The Set Speaks poster and studio, with Alex Herrera. Photo: Michael Workman
Drew Mausert-Mooney and Kera MacKenzie sat down and had an interview with Michael Workman about their last show The Set Speaks, the upcoming show ACRE TV LIVE at The MCA and the history of ACRE TV for Occasional Inquiries in this interview “IN DEPTH// Living in the Cinematic Moment: Kera MacKenzie and Drew Mausert-Mooney’s “MCA LIVE: ACRE TV.”‘
“Live cinema, and particularly live cinema sent out over a distance (tele-vision, in other words) is interesting to us in so many ways. There’s the looseness of it. If you fail in live TV, the embarrassment only lasts for a moment, which encourages a kind of experimentation and prolific pace of making that we are both very excited by.”
“Also, there’s something exciting about broadcasting live because you know that viewers are witnessing what you’re doing in separate places at the same time. It creates a concept of a community of viewers in a way that video on demand doesn’t. There’s a political aspect to that live audience, because they are all experiencing and negotiating “now” together, which is why news works so well on television.”
“For The Set Speaks, we invited seven groups of Chicago artists to take over our temporary studio and our stream. We asked them to think about what a real time studio practice/performance can look like in a frame, over distance.”
“Seeing other artists work out what it means to go live in totally different ways has been more powerful than I could’ve imagined.”

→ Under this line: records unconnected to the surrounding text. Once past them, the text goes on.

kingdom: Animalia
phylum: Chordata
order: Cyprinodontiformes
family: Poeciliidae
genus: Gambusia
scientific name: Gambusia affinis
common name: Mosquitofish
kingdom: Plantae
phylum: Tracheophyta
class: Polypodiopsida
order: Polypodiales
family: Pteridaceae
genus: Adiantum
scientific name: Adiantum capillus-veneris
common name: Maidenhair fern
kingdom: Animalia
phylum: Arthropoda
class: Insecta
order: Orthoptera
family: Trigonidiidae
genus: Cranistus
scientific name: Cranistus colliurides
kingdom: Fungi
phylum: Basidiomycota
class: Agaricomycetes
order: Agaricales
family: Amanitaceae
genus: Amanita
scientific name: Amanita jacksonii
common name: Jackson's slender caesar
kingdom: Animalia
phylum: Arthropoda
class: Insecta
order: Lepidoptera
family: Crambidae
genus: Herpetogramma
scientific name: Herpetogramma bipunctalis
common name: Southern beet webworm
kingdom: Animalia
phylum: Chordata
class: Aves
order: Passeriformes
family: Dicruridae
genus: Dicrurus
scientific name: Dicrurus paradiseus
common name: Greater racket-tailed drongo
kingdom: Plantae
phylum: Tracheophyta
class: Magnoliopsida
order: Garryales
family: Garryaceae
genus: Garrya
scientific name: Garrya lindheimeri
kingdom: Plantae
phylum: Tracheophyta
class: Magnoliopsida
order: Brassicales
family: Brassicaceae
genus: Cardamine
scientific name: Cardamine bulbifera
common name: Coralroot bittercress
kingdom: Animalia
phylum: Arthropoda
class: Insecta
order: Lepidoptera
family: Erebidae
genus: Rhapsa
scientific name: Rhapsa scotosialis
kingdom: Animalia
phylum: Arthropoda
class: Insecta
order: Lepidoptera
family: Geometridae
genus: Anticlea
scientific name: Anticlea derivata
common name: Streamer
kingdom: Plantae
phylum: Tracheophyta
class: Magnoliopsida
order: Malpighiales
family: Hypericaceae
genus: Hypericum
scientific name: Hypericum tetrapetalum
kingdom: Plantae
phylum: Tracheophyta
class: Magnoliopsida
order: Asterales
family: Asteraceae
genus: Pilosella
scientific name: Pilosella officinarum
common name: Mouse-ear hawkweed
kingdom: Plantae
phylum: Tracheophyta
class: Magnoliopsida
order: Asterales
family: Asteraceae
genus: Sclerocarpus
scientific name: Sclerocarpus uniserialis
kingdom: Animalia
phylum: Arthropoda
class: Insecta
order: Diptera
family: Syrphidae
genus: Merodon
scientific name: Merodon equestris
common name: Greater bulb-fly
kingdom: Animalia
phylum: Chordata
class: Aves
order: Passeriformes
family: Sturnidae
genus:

“Sometimes it seems like the collaboration is the work itself. Especially when we do live shows. Getting a group of people to sync their clocks in a room together and make something is the best thing in the world, and I think you can really see it in the work when lots of different people’s energy goes in to holding a scene together for a moment. It changes the scale and when you’re a part of it you get to stay constantly surprised by the work you’re making.”